Tuesday, October 21, 2008

McCain: Education's Disruptor-in-Chief?

McCain: Educations Disruptor-in-Chief?


For a candidate who's been criticized as being out of touch on technology, Senator John McCain (R-Ariz.) has been refreshingly ahead of the curve when it comes to disruptive innovation in education.

While Republican Presidential candidate McCain and the Democratic candidate, Senator Barack Obama (D-Ill.), both see the benefits of using technology in revamping how classrooms run, McCain's campaign early on embraced the benefits of nontraditional online education in some key ways.

Whichever candidate prevails on Nov. 4,, the most successful educational policies will be those that approach education challenges from an innovation perspective.

Customization Is Key

One of the core reasons schools struggle is because their structure compels standardization in the way they teach and test. This standardized, monolithic experience would be fine if all students learned in the same way. But as we know from our own experience, we all learn in different ways. Different things motivate different people, we each have different intelligence strengths and learning styles, and people learn at different paces. Standardization in schools therefore will not do the trick. We need customization.

Technology allows for the possibility of an escape from this standardization. For example, computer-based learning is inherently modular and can be highly student-centric. It can let each student learn in his or her preferred mode and at his or her preferred pace, thereby building motivation and engagement and improving outcomes.

For student-centric learning technology to have this effect, however, it must be implemented disruptively.

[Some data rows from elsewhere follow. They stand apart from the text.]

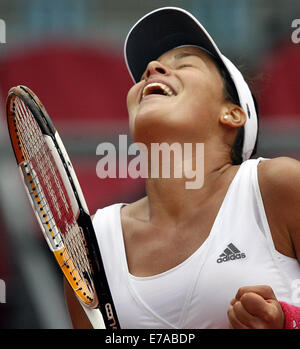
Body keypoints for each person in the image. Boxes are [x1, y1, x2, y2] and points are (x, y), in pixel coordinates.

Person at [64, 7, 300, 329]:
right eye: (148, 71)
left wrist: (288, 322)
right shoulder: (92, 244)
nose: (151, 68)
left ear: (232, 114)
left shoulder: (278, 186)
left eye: (185, 63)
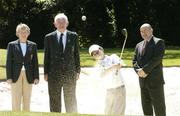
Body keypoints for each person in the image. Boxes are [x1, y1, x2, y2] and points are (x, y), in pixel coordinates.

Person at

A disruptive innovation transforms an industry not by competing against the existing paradigm and serving existing customers, but by targeting those who have no other option and are not being served, people we call "nonconsumers."

Computers Haven't Changed Classrooms

Little by little, disruptive innovations predictably improve. At some point, they become good enough to handle more complicated problems, and then they take over and supplant the old way of doing things.

The reason computers have not had a significant impact on schools is that we have crammed them into traditional classrooms and in computer labs as a tool and topic of instruction. We have spent well over $60 billion during the last two decades equipping schools with computers, yet the basic classroom has changed little. This is the natural path most organizations take in all walks of life. The key is that we need to allow computer-based learning to take root in places where the alternative is no learning at all. Only then will computer-based learning have a true impact on education.

This is already beginning to take place, just as the theory of disruption would predict. Online learning is gaining hold in the advanced courses that many schools are unable to offer; in small, rural, and urban schools that are unable to offer breadth; in remedial courses for students who must retake courses in order to graduate; with home-schooled students and those who can't keep up with the regular schedule of school; and for those who need tutoring. Online enrollments are up from 45,000 in 2000 to 1 million today, as organizations like Apex Learning and Florida Virtual School lead the way. The budget crunches that schools are increasingly facing should only serve to increase the trend.

Disruption Is Good

McCain has incorporated online learning into his education reform plan in some significant ways. His Presidential platform proposes to alter how the federal government currently spends money on technology in schools to help move away from the traditional cramming method toward a more disruptive approach.